:: Problem requirements ::
Rewrite the rows below, replacing every occurrence of "chart" with "graph" and changing nothing else. Leave out the picture lines.
(Beginning of Extracted data)
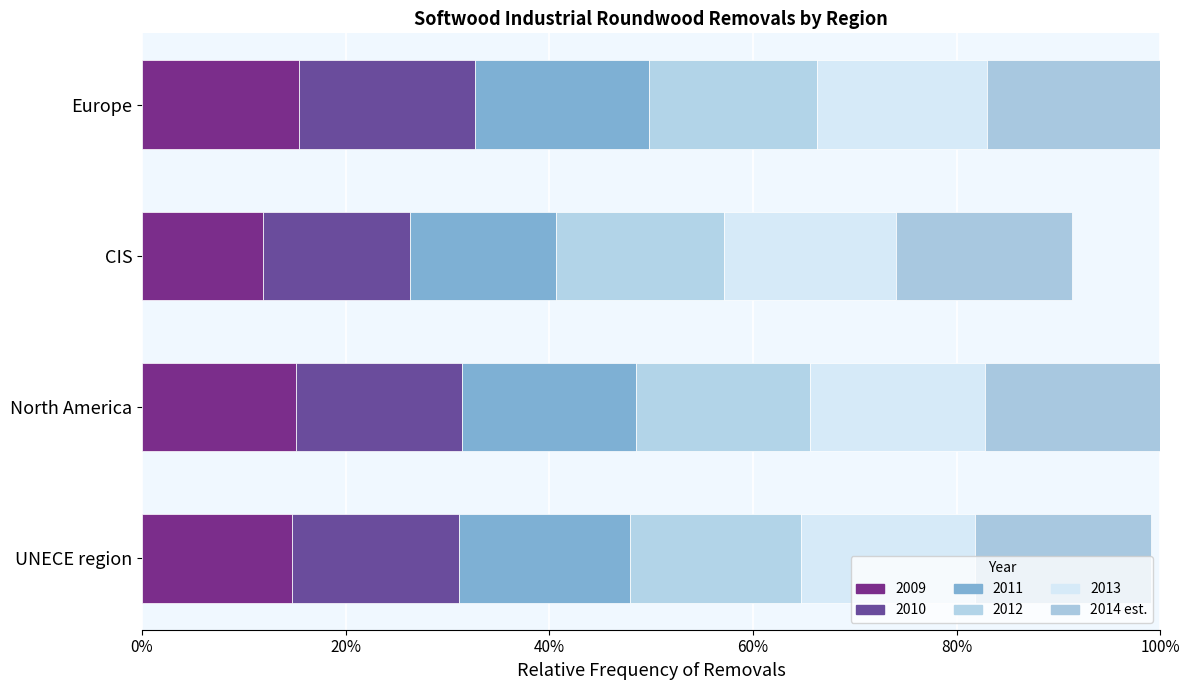

What position from the left is Europe?

1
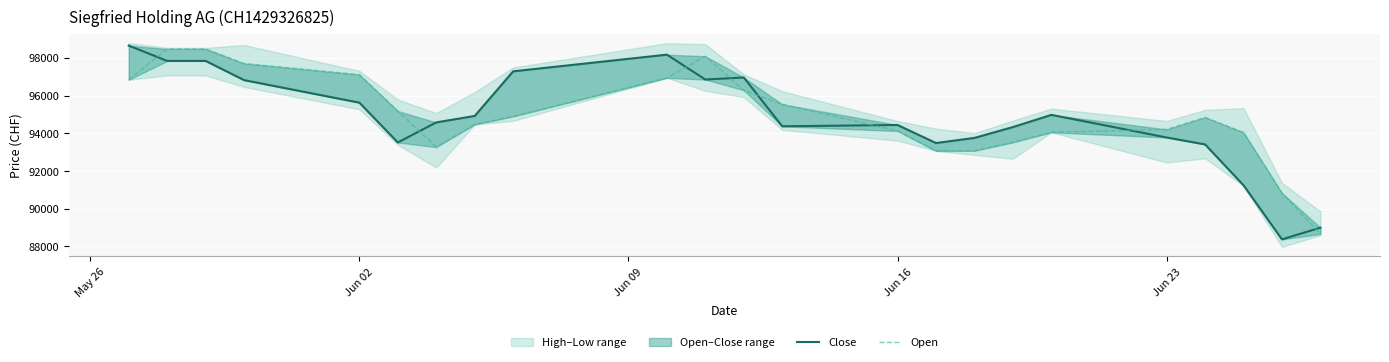

Is it true that Open equals 155485 at 7?

False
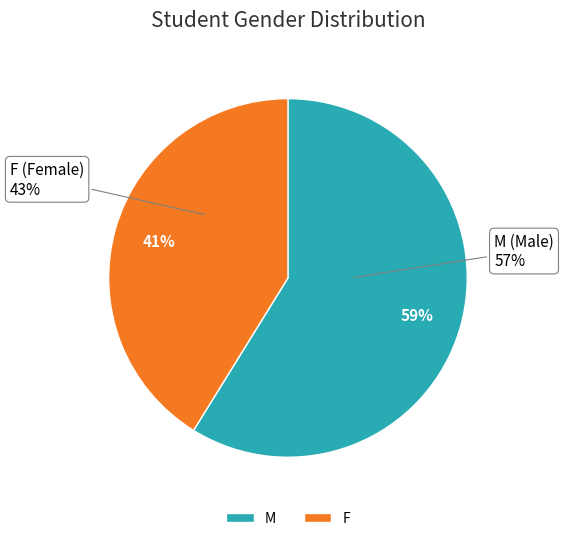

Rank the categories by value from lowest to highest.

F, M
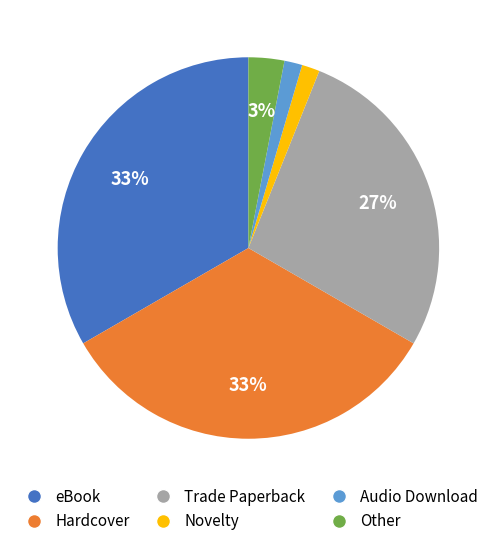

Do Novelty and Trade Paperback together represent more than half of the pie?

No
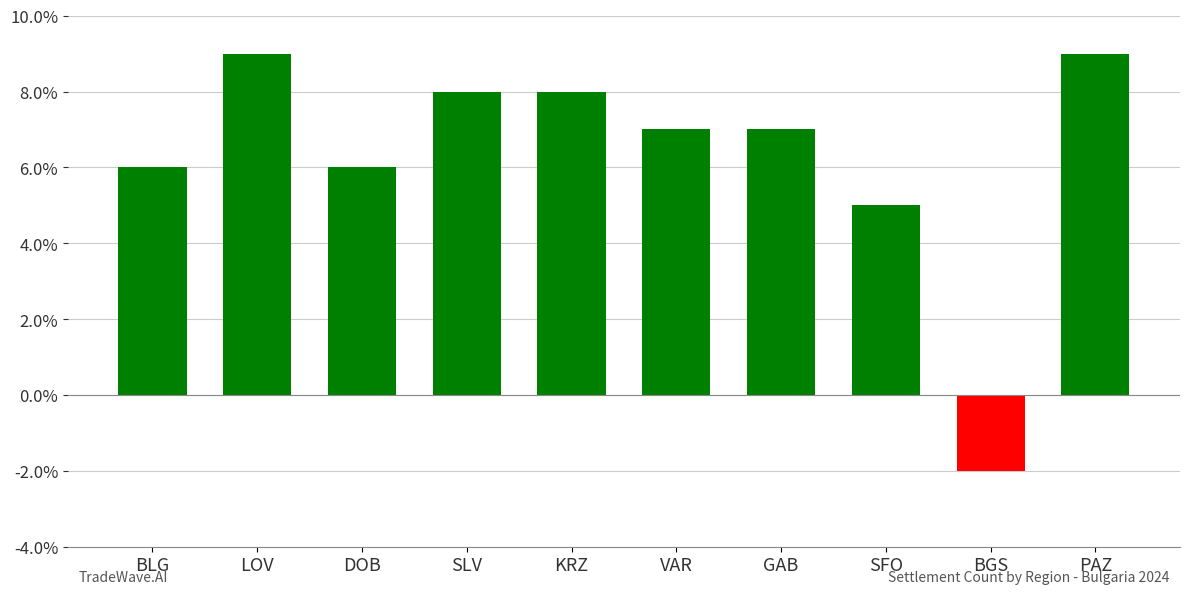

At which category does the chart reach its minimum across all series?

BGS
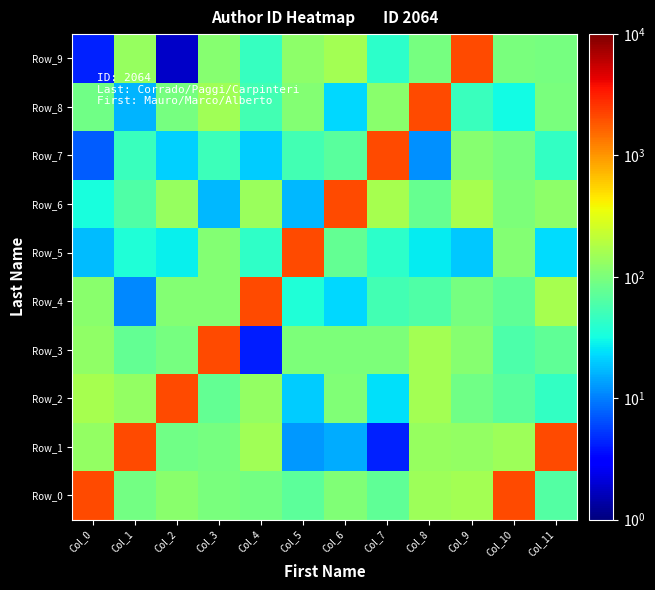

What is the greatest value displayed?

2064.0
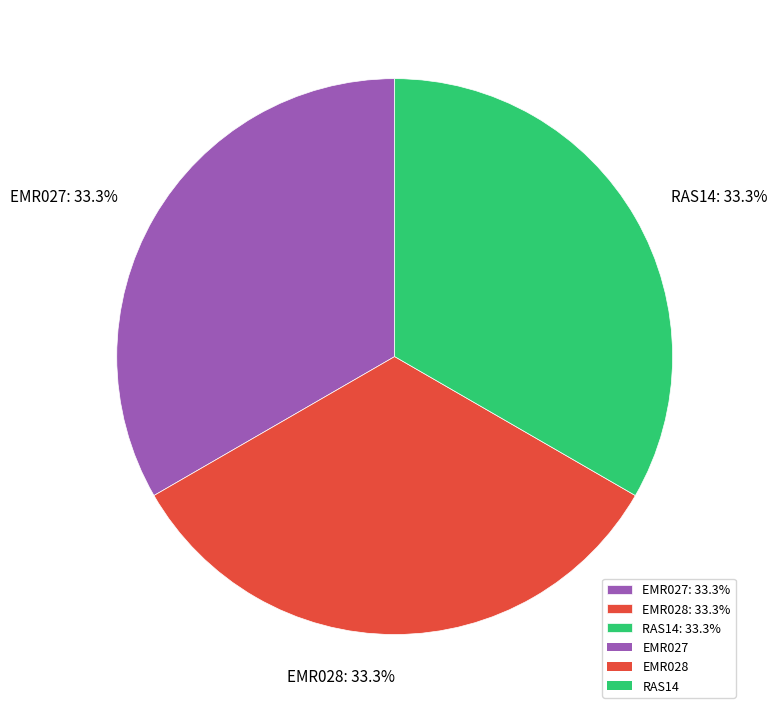

Combined, what portion of the pie is RAS14 and EMR028?

66.7%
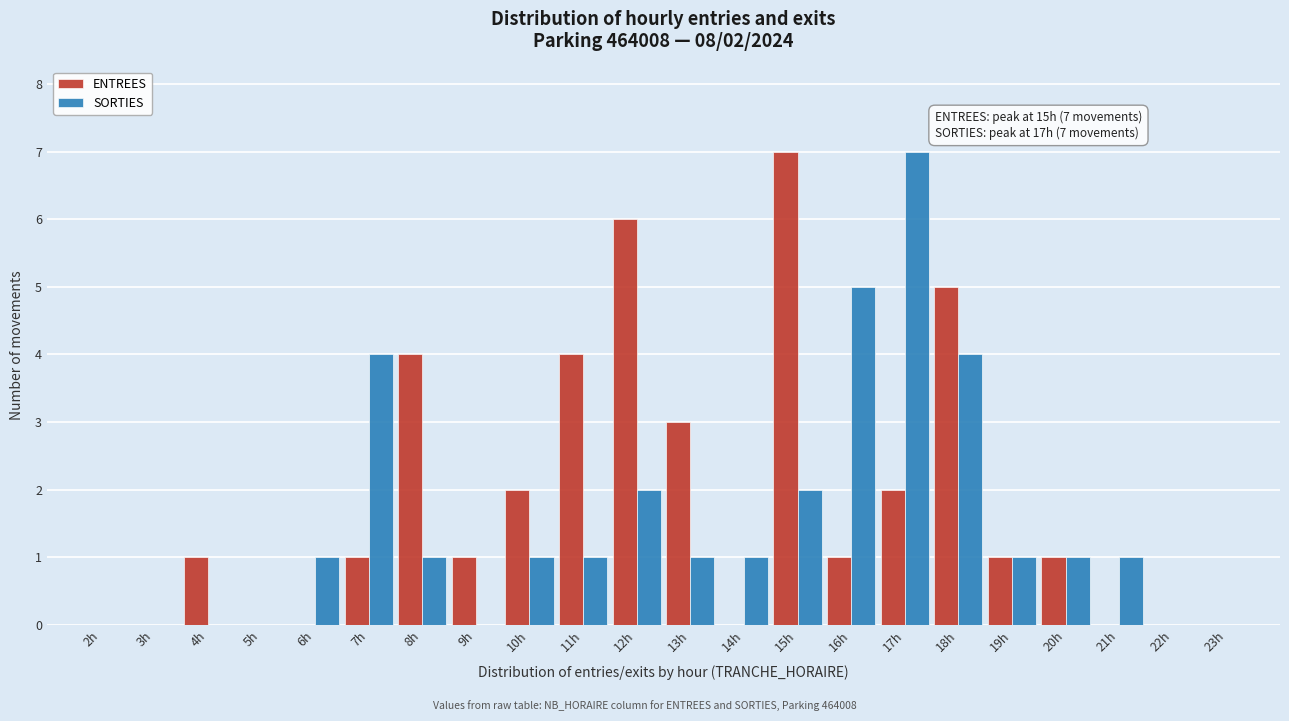

What is the sum of the SORTIES values at 18h and 23h?

4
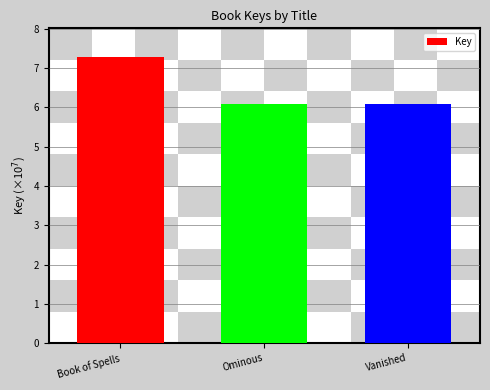

What is the minimum value shown in the chart?

6.1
(End of Extracted data)
:: Response area ::
What position from the left is Europe?

1

Is it true that Open equals 155485 at 7?

False

Rank the categories by value from lowest to highest.

F, M

Do Novelty and Trade Paperback together represent more than half of the pie?

No

At which category does the graph reach its minimum across all series?

BGS

What is the greatest value displayed?

2064.0

Combined, what portion of the pie is RAS14 and EMR028?

66.7%

What is the sum of the SORTIES values at 18h and 23h?

4

What is the minimum value shown in the graph?

6.1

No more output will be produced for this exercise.